Ein weiterer Ausflug auf Bastimentos führt uns quer über die Insel zum Wizard Beach. Es geht über einen gut angelegten Weg wieder durch den Dschungel und wir kommen nach ein paar km auf der Nordseite der Insel raus. Dort ist es wirklich schön und erstaunlicherweise überhaupt kein Müll oder Seegrass der die Idylle trüben würde. Wir laufen den Strand rauf und runter und gönnen uns in der Bar bei Reggae Musik ne Coke.

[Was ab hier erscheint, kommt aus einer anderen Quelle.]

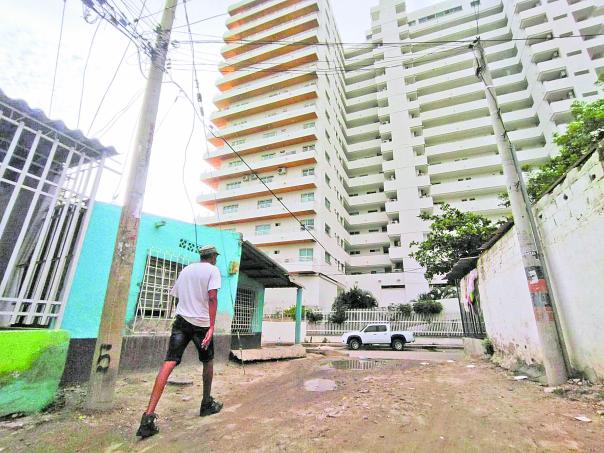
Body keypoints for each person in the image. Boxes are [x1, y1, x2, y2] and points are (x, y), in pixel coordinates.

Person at [136, 245, 224, 439]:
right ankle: (206, 403)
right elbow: (212, 298)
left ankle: (148, 417)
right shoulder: (213, 270)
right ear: (213, 257)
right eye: (215, 257)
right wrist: (211, 326)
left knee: (169, 361)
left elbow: (176, 297)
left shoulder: (186, 270)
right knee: (208, 361)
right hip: (202, 324)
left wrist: (185, 312)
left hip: (181, 321)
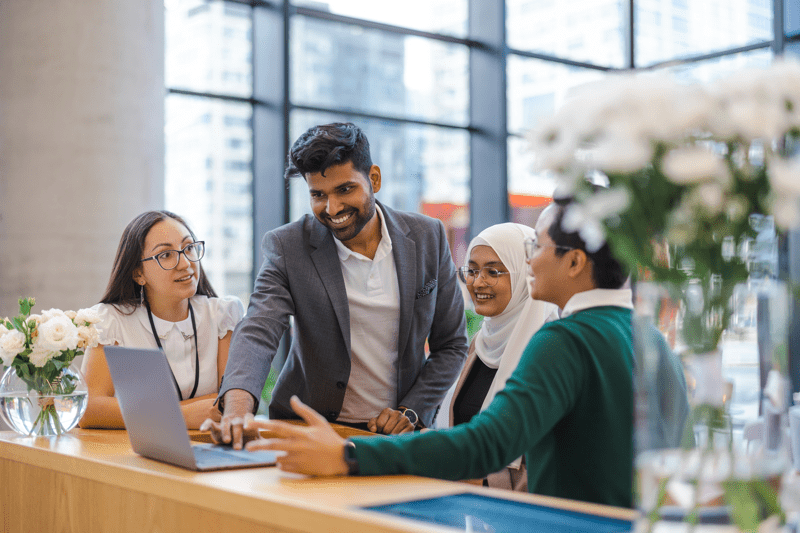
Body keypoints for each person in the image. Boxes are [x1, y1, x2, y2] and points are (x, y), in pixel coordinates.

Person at [235, 194, 636, 509]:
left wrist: (350, 454)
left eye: (539, 246)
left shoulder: (561, 340)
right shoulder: (646, 339)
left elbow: (486, 444)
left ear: (575, 262)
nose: (530, 258)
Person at [206, 122, 468, 443]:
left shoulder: (428, 237)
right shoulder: (289, 247)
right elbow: (259, 331)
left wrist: (409, 411)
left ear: (374, 179)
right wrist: (236, 410)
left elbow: (451, 345)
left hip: (396, 436)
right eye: (318, 195)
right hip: (311, 428)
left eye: (345, 189)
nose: (332, 209)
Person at [79, 210, 244, 430]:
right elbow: (89, 410)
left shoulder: (222, 315)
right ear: (138, 273)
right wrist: (181, 415)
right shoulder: (111, 320)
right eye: (166, 255)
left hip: (210, 445)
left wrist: (135, 411)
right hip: (134, 454)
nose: (185, 263)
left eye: (189, 248)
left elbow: (230, 402)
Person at [439, 222, 558, 491]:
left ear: (526, 274)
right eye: (471, 270)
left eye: (493, 271)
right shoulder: (480, 344)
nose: (477, 282)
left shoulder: (550, 349)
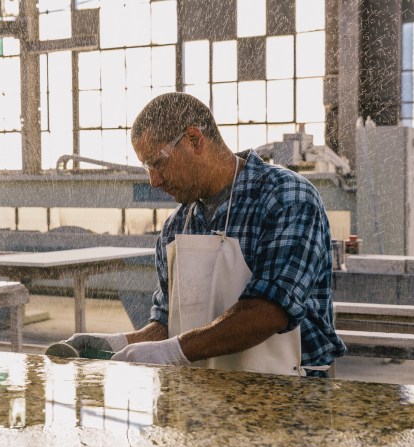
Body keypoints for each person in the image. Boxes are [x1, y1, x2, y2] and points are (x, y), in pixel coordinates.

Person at [65, 92, 346, 376]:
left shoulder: (285, 197)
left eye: (157, 163)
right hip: (201, 398)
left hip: (288, 396)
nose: (153, 181)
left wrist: (171, 352)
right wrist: (116, 343)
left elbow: (269, 311)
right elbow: (167, 323)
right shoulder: (178, 227)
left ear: (194, 140)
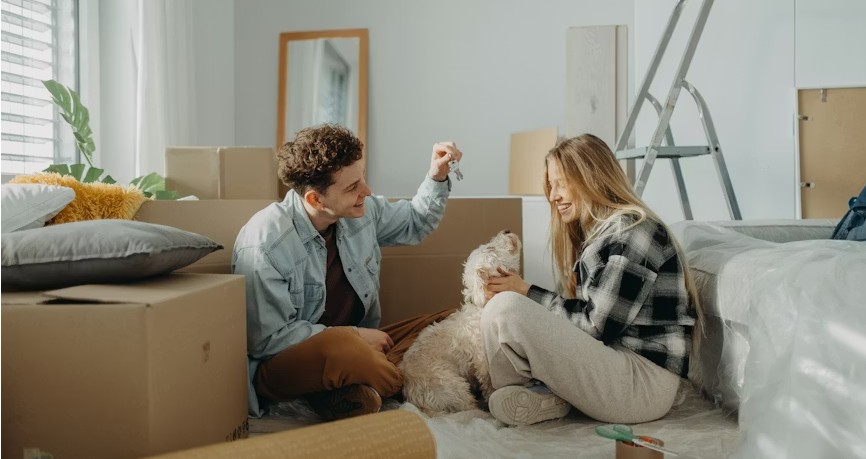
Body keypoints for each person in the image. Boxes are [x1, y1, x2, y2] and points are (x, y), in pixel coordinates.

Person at [233, 124, 462, 420]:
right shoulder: (266, 242)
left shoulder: (360, 212)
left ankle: (351, 391)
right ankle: (403, 381)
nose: (366, 191)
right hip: (290, 363)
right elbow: (267, 339)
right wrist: (354, 336)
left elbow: (415, 222)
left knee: (452, 321)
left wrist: (436, 175)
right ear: (315, 199)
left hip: (362, 345)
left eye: (362, 178)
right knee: (345, 350)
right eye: (352, 187)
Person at [482, 133, 700, 426]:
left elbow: (596, 327)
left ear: (592, 178)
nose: (553, 196)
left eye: (560, 183)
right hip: (615, 363)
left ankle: (528, 388)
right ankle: (536, 395)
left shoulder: (633, 233)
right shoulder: (602, 235)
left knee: (506, 308)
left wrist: (525, 291)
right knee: (496, 308)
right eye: (551, 185)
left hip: (641, 383)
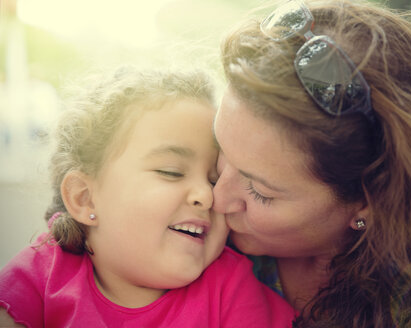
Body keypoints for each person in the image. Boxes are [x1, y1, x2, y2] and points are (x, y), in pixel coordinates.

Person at [212, 0, 411, 327]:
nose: (216, 198)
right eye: (218, 147)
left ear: (368, 201)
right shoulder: (186, 227)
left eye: (259, 191)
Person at [0, 67, 296, 327]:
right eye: (171, 172)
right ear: (84, 198)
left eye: (213, 179)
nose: (207, 196)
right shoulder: (39, 277)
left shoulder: (231, 287)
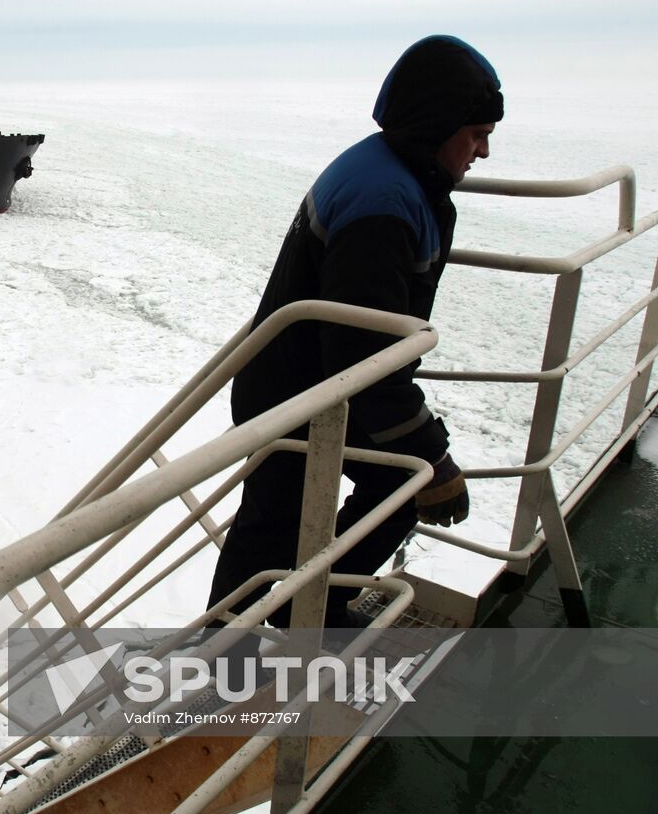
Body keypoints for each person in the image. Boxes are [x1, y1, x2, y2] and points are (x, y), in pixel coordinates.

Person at [206, 35, 502, 629]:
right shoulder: (384, 204)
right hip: (301, 393)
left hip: (301, 379)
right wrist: (434, 458)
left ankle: (294, 610)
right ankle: (233, 648)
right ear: (435, 126)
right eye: (475, 134)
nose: (484, 152)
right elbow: (362, 353)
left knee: (281, 514)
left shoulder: (389, 170)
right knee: (374, 491)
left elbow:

Heute ist der letzte Tag in den Bocas, weil sich morgen ein zumindest mittelmäßiges Wetterfenster Richtung Osten auftut. Die beiden Probleme sind hier, zum einen ist oft zu wenig Wind und zum anderen ziehen hier immer wieder Gewitter durch, die man vor allem auf offenem Wasser doch gerne vermeidet. Beides kann in dieser Jahreszeit nie ganz ausgeschlossen werden, aber man kann versuchen, es etwas zu reduzieren. Da wir unser Zarpe immer noch nicht bekommen haben, müssen wir wieder in den bestens bekannten Ort Bocas Town zur Hafenbehörde. Dort ist es auch endlich angekommen und 185 Dollar später gehört es uns. Jetzt dürfen wir legal durch Panama segeln. Dann kommen noch die üblichen Einkäufe und wir gehen noch mal in unser Lieblingsrestaurant auf einen Lunch. Zwischendurch regnet es immer wieder wie aus Eimern und wir müssen einen guten Slot abwarten, wann wir mit dem Dinghy die weite Strecke zurückfahren.
Unser Ziel ist eigentlich die Linton Bay, die wir bei Abfahrt morgen früh, wahrscheinlich übermorgen Abend nicht im Hellen erreichen würden. Daher werden wir irgendwo vorher ankern, wahrscheinlich in Colon am Eingang des Panama Kanals. Bis dahin sind es 140sm und wir rechnen mit guten 30h Fahrzeit. Wir haben in der Marina Linton Bay eine Reservierung für nächste Woche für ein paar Tage gemacht, um das Boot dort abzustellen und nach Panama City zu fahren. Unsere Tochter Marlene kommt uns für 2 Wochen besuchen und wir sind schon total aufgeregt.